YOUR INSTRUCTIONS
Make an exact copy of the listing, without images.

SUPPLIED DATA
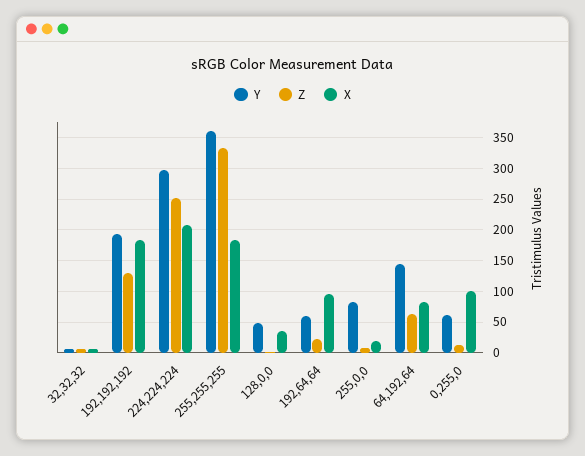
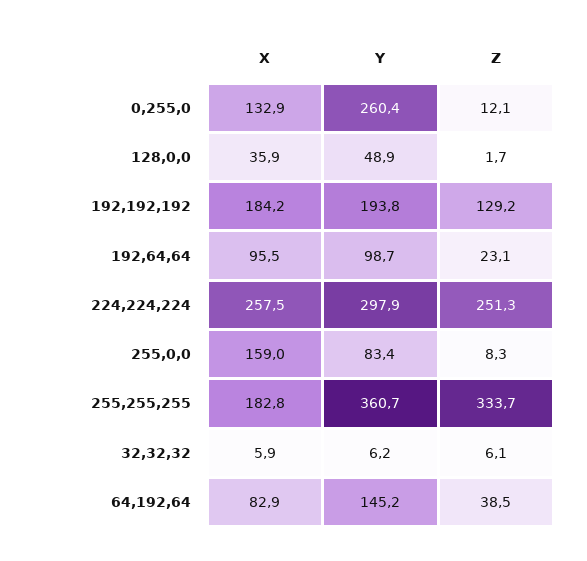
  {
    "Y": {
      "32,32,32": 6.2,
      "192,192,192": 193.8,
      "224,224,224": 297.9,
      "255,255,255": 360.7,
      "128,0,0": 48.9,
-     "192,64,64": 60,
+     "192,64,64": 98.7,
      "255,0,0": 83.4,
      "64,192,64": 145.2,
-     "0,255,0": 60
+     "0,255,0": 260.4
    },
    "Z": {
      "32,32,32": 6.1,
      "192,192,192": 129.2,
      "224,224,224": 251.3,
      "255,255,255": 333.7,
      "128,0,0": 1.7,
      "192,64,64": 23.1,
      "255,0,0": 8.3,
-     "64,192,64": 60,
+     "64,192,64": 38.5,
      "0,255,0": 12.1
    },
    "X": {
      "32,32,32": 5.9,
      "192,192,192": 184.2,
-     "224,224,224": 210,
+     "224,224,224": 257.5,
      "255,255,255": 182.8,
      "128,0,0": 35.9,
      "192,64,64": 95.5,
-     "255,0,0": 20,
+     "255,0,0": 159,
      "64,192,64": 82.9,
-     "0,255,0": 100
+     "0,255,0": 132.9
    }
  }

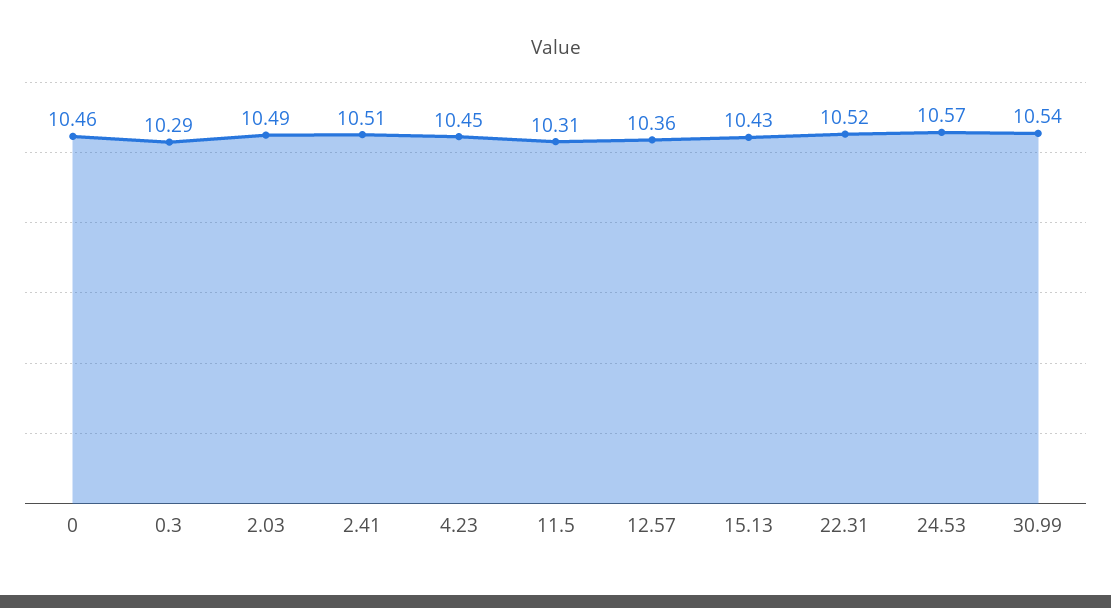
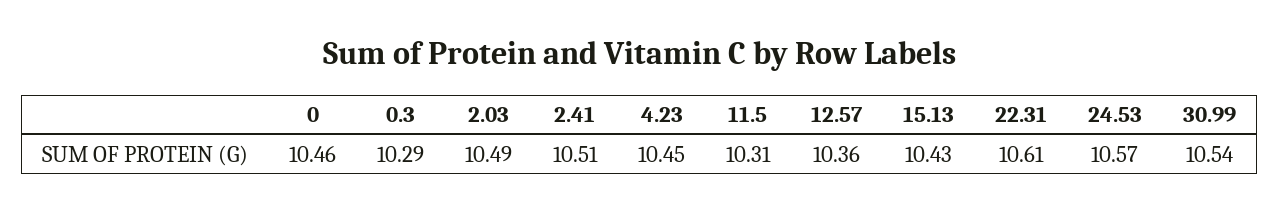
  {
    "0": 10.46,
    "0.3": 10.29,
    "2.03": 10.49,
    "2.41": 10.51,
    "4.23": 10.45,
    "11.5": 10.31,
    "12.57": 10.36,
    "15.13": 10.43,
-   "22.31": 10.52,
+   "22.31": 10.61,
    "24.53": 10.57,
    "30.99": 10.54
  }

THE COMPLETED TASK
  {
    "Y": {
      "32,32,32": 6.2,
      "192,192,192": 193.8,
      "224,224,224": 297.9,
      "255,255,255": 360.7,
      "128,0,0": 48.9,
-     "192,64,64": 60,
+     "192,64,64": 98.7,
      "255,0,0": 83.4,
      "64,192,64": 145.2,
-     "0,255,0": 60
+     "0,255,0": 260.4
    },
    "Z": {
      "32,32,32": 6.1,
      "192,192,192": 129.2,
      "224,224,224": 251.3,
      "255,255,255": 333.7,
      "128,0,0": 1.7,
      "192,64,64": 23.1,
      "255,0,0": 8.3,
-     "64,192,64": 60,
+     "64,192,64": 38.5,
      "0,255,0": 12.1
    },
    "X": {
      "32,32,32": 5.9,
      "192,192,192": 184.2,
-     "224,224,224": 210,
+     "224,224,224": 257.5,
      "255,255,255": 182.8,
      "128,0,0": 35.9,
      "192,64,64": 95.5,
-     "255,0,0": 20,
+     "255,0,0": 159,
      "64,192,64": 82.9,
-     "0,255,0": 100
+     "0,255,0": 132.9
    }
  }

  {
    "0": 10.46,
    "0.3": 10.29,
    "2.03": 10.49,
    "2.41": 10.51,
    "4.23": 10.45,
    "11.5": 10.31,
    "12.57": 10.36,
    "15.13": 10.43,
-   "22.31": 10.52,
+   "22.31": 10.61,
    "24.53": 10.57,
    "30.99": 10.54
  }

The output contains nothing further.